* **Task requirements**
Transcribe the data below from its first line up to and including the line containing "fiecare zi înseamnă o nouă experiență". Leave the pictures out of your copy.

* **Given records**

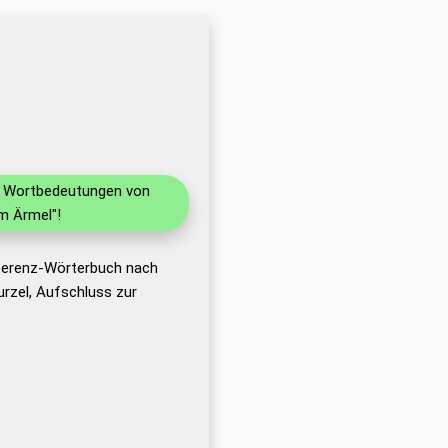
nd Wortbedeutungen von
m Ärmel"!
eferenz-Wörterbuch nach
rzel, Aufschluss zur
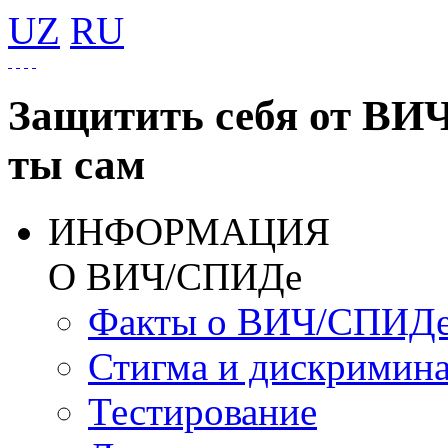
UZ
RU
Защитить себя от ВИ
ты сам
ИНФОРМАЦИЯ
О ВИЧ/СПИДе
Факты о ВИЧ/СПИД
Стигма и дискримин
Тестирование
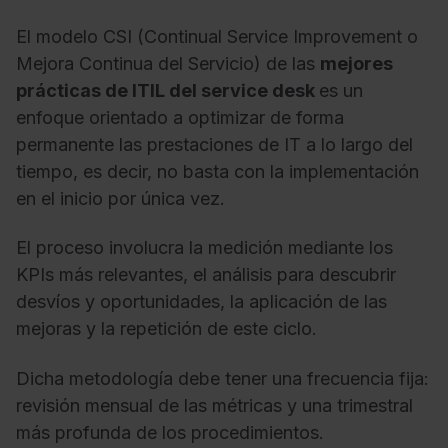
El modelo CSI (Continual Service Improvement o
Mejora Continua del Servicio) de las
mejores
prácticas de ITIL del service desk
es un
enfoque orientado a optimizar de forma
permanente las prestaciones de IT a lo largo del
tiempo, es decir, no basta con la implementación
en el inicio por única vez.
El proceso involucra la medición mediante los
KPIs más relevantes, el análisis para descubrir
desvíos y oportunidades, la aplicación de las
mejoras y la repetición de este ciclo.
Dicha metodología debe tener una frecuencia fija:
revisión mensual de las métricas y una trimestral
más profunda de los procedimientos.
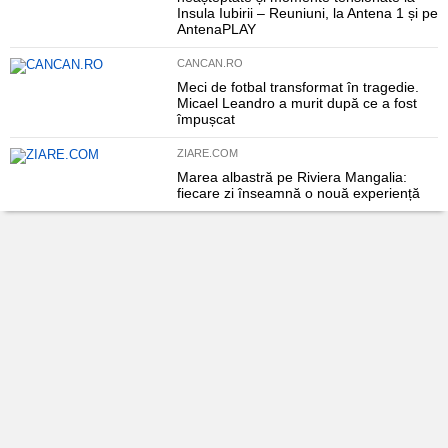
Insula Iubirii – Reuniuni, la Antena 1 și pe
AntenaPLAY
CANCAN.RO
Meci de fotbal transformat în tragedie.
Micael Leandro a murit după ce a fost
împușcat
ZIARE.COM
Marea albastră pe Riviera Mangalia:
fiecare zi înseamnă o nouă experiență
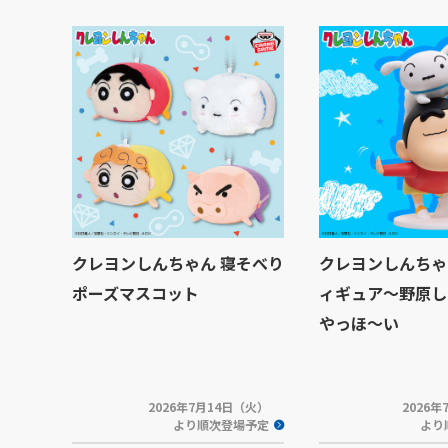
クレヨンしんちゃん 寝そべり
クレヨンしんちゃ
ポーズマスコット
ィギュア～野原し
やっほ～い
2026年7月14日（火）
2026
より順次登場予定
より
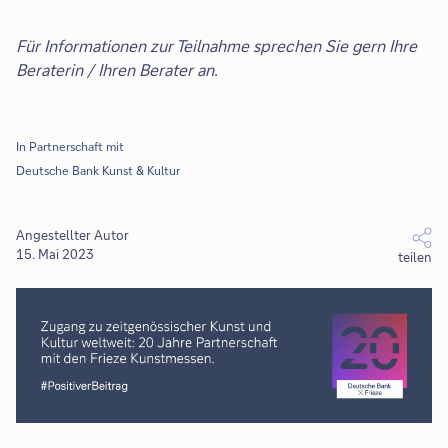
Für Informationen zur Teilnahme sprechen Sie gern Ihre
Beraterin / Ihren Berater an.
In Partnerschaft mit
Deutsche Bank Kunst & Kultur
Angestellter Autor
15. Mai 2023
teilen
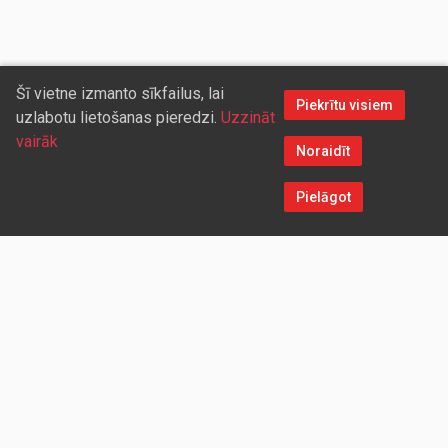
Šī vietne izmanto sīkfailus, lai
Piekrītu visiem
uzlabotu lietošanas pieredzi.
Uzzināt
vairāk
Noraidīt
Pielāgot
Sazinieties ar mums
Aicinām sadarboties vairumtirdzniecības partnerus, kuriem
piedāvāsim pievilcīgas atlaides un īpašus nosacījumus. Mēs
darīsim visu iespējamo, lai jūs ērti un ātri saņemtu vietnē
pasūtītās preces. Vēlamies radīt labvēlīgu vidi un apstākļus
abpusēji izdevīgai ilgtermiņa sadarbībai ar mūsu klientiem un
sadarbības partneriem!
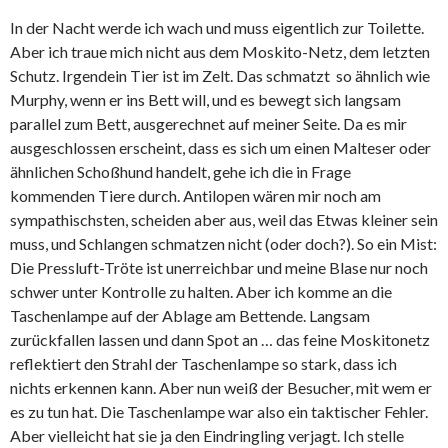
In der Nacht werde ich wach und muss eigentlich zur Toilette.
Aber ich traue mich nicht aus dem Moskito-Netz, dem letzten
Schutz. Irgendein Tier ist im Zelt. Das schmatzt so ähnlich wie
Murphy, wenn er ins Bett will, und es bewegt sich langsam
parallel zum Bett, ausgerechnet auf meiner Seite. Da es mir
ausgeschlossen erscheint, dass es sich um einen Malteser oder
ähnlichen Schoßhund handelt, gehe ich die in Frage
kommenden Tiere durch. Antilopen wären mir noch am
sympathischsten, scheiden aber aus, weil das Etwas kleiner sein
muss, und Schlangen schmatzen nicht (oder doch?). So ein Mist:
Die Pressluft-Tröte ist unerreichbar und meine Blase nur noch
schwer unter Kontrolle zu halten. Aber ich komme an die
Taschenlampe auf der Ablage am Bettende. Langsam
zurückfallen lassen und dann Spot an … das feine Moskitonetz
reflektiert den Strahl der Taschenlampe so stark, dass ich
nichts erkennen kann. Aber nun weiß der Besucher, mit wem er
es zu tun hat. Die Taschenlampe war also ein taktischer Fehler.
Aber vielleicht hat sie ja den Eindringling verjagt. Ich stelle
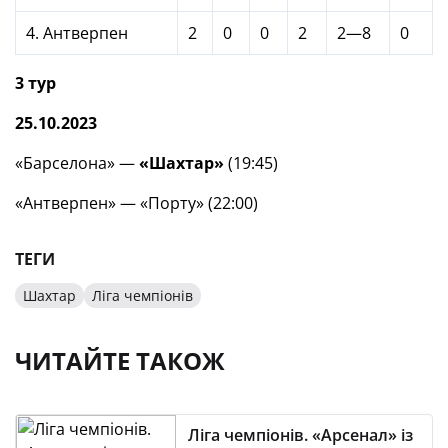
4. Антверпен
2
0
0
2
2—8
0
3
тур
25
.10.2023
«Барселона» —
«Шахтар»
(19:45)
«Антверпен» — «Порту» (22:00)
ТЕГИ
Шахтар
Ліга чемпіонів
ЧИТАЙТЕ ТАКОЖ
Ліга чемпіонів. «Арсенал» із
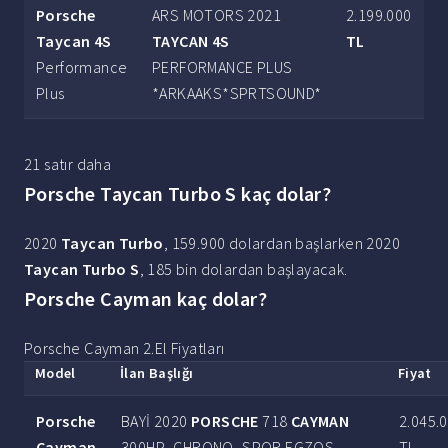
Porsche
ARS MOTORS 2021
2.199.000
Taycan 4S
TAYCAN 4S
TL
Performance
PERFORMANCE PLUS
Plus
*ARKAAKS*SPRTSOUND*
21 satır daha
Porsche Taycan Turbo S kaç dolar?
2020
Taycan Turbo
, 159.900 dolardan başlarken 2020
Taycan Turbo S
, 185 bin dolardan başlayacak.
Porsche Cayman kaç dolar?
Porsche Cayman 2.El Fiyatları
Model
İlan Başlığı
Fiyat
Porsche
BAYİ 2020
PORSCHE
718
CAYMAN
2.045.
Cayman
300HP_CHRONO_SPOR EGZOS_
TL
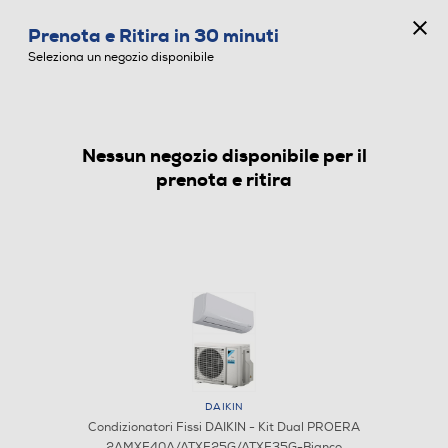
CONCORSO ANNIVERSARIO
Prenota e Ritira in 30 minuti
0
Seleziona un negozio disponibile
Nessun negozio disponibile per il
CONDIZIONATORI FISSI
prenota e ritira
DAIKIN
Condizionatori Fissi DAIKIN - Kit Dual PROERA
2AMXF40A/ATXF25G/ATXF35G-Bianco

* **Solution to this exercise**
nd Wortbedeutungen von
m Ärmel"!
eferenz-Wörterbuch nach
rzel, Aufschluss zur
UZ
RU
Защитить себя от ВИ
ты сам
ИНФОРМАЦИЯ
О ВИЧ/СПИДе
Факты о ВИЧ/СПИД
Стигма и дискримин
Тестирование
El modelo CSI (Continual Service Improvement o
Mejora Continua del Servicio) de las
mejores
prácticas de ITIL del service desk
es un
enfoque orientado a optimizar de forma
permanente las prestaciones de IT a lo largo del
tiempo, es decir, no basta con la implementación
en el inicio por única vez.
El proceso involucra la medición mediante los
KPIs más relevantes, el análisis para descubrir
desvíos y oportunidades, la aplicación de las
mejoras y la repetición de este ciclo.
Dicha metodología debe tener una frecuencia fija:
revisión mensual de las métricas y una trimestral
más profunda de los procedimientos.
Insula Iubirii – Reuniuni, la Antena 1 și pe
AntenaPLAY
CANCAN.RO
Meci de fotbal transformat în tragedie.
Micael Leandro a murit după ce a fost
împușcat
ZIARE.COM
Marea albastră pe Riviera Mangalia:
fiecare zi înseamnă o nouă experiență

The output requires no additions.